Exercise directions ▸ Copy every line of the data below word for word, in the same order.

Exercise data ▸
--------
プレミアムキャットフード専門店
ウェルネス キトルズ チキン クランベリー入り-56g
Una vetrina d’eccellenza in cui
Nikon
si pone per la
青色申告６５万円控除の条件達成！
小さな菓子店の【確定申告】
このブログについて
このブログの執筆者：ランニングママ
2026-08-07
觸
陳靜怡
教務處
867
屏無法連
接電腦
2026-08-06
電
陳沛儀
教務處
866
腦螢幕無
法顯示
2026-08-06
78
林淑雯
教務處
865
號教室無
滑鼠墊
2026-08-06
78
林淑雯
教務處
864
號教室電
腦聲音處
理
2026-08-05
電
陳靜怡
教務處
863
--------
Problem solution ▸
プレミアムキャットフード専門店
ウェルネス キトルズ チキン クランベリー入り-56g
Una vetrina d’eccellenza in cui
Nikon
si pone per la
青色申告６５万円控除の条件達成！
小さな菓子店の【確定申告】
このブログについて
このブログの執筆者：ランニングママ
2026-08-07
觸
陳靜怡
教務處
867
屏無法連
接電腦
2026-08-06
電
陳沛儀
教務處
866
腦螢幕無
法顯示
2026-08-06
78
林淑雯
教務處
865
號教室無
滑鼠墊
2026-08-06
78
林淑雯
教務處
864
號教室電
腦聲音處
理
2026-08-05
電
陳靜怡
教務處
863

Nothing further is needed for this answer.